◆ **Work item**:
Give the listing again character for character, but drop the images.

◆ **Collected data**:
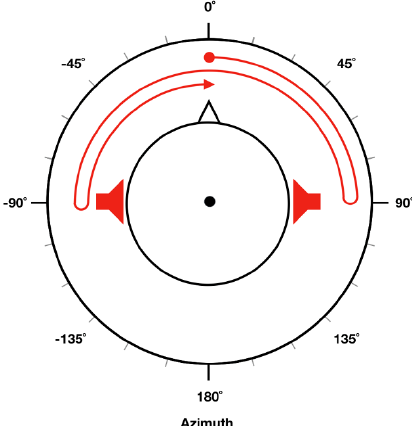
Figure 1. Generation of spatially moving pure-tone stimuli. In order to make a pure-tone sound stimulus move along the trajectory shown as a red-headed arrow, different sound intensities were applied to each ear based on current location of the sound source.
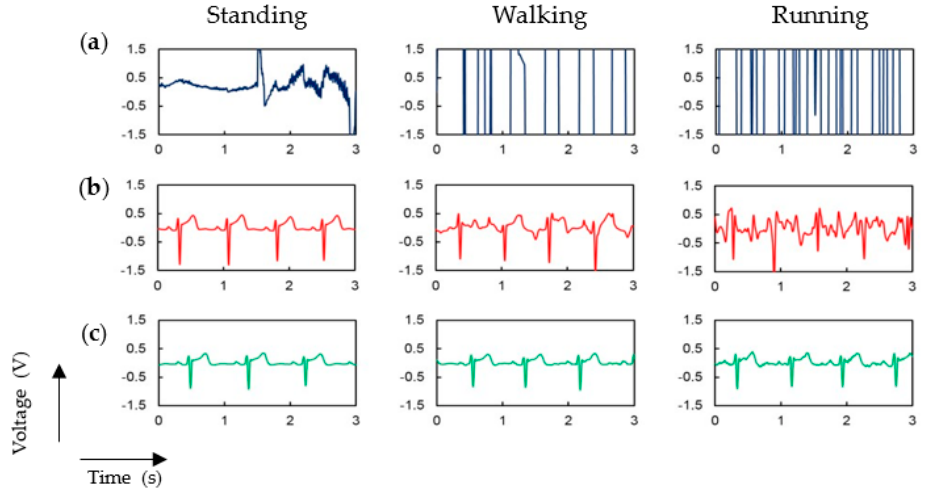
Figure 9. Measured ECG signal at three different levels of motion (standing, walking, and running) by using ( a ) ECG measurement garment without P-electrodes; ( b ) Ag/AgCl electrodes; and ( c ) ECG measurement garment with P-electrodes.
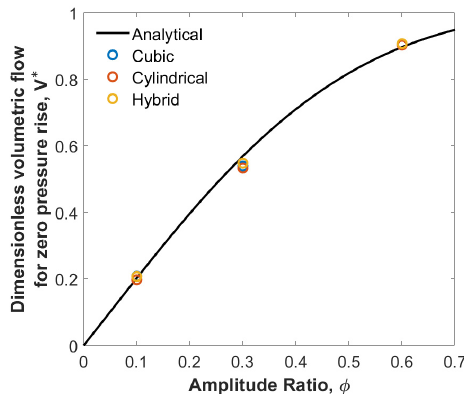
Figure 12. Volumetric flow rate history during the ramp time for different initial particle arrange- ments. Table 2. Effect of particle arrangement in the SPH simulations.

◆ **Task output**:
Figure 1. Generation of spatially moving pure-tone stimuli. In order to make a pure-tone sound stimulus move along the trajectory shown as a red-headed arrow, different sound intensities were applied to each ear based on current location of the sound source.
Figure 9. Measured ECG signal at three different levels of motion (standing, walking, and running) by using ( a ) ECG measurement garment without P-electrodes; ( b ) Ag/AgCl electrodes; and ( c ) ECG measurement garment with P-electrodes.
Figure 12. Volumetric flow rate history during the ramp time for different initial particle arrange- ments. Table 2. Effect of particle arrangement in the SPH simulations.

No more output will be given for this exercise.